Clarke also claimed that "a national election/referendum in Canada was cancelled" due to computer mischief. At best, that was a reckless exaggeration. What actually happened is that Canada's New Democratic Party held a leadership convention and found their Internet voting to be sluggish. CBC reported that voting was completed just 45 minutes behind schedule.
It's not just Clarke and Ridge. Exaggeration is easy when you're a bureaucrat hoping to make yourself seem more important and thereby fatten your paycheque at your next job, or when your funding is up for review, or when you want to lobby for new and probably unwise laws that would endanger privacy or impose additional costs on technology firms (one of Clarke's pet ideas).
It's important to remember that, as CNET News.com reported in detail last year, it's always easier to bomb a target than hack a computer. Although it is possible for electronic intrusions to damage infrastructure and threaten physical danger, taking control of those systems from the outside is extremely difficult, requires a great deal of specialised knowledge and must overcome noncomputerized fail-safe measures.
Put another way, I've never heard of one death that could be attributed to "cyberterrorism." Not being able to check your email for a day is an annoyance, not terrorism, as Counterpane's Bruce Schneier said last week.
On Thursday evening, President Bush said he would nominate Frank Libutti to be Ridge's undersecretary for "Information Analysis and Infrastructure Protection," a position that will have key Internet responsibilities.

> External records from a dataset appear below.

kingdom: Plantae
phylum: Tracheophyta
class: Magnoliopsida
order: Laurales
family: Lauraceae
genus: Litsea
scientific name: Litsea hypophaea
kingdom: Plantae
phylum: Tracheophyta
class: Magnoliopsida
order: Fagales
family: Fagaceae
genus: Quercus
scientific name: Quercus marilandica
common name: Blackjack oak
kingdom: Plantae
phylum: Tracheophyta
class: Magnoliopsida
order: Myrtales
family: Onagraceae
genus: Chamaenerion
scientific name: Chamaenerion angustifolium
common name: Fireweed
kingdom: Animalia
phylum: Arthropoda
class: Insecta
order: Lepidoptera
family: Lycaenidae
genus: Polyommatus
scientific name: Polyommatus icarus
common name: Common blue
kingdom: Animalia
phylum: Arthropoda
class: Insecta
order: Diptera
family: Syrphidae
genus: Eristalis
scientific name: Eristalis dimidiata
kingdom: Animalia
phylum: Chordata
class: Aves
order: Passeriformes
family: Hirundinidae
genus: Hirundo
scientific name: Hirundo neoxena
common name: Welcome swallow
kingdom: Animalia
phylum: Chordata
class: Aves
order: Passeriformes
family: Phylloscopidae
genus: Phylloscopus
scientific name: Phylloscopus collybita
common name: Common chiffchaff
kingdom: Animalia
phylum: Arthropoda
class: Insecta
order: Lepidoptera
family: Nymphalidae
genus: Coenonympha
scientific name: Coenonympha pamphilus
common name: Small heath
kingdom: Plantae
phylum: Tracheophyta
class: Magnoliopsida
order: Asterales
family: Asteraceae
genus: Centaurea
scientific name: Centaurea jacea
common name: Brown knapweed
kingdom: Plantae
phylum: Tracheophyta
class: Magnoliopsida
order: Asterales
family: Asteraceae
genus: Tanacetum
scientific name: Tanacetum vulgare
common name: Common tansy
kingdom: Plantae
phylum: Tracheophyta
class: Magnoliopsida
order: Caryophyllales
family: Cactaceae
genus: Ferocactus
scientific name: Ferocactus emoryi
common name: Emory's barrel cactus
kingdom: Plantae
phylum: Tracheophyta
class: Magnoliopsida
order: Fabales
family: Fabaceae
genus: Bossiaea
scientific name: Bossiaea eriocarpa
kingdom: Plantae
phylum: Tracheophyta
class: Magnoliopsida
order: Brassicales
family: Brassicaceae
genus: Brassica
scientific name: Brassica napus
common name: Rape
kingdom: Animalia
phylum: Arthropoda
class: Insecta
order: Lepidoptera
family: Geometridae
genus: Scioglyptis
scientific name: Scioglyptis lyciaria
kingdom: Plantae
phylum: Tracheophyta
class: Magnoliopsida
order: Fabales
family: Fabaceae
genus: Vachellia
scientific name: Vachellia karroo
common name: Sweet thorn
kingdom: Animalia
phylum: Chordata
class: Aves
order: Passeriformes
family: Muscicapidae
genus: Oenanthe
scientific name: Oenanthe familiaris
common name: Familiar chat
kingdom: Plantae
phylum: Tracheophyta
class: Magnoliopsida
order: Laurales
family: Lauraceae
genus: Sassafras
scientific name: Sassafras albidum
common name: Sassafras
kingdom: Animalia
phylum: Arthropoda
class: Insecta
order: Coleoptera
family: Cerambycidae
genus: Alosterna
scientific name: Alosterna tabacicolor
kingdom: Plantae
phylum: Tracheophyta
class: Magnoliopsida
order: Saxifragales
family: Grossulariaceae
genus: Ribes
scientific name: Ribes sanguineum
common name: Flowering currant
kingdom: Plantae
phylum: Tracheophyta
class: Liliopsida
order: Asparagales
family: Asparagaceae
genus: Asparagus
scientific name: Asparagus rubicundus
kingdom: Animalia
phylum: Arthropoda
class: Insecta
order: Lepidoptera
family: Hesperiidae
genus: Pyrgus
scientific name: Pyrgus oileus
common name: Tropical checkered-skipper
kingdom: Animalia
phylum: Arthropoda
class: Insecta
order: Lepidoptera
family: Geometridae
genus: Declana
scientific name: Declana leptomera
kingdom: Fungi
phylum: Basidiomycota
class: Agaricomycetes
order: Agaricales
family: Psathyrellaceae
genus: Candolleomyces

Libutti currently is deputy commissioner for counterterrorism at the New York City Police Department, and is also a retired lieutenant general in the US Marine Corps.
The Internet community should work with Libutti to put the threat of cyberterrorism in perspective. We don't need any more government officials clamouring for intrusive new laws and claiming, against all common sense, that a "digital Pearl Harbor" is just around the corner.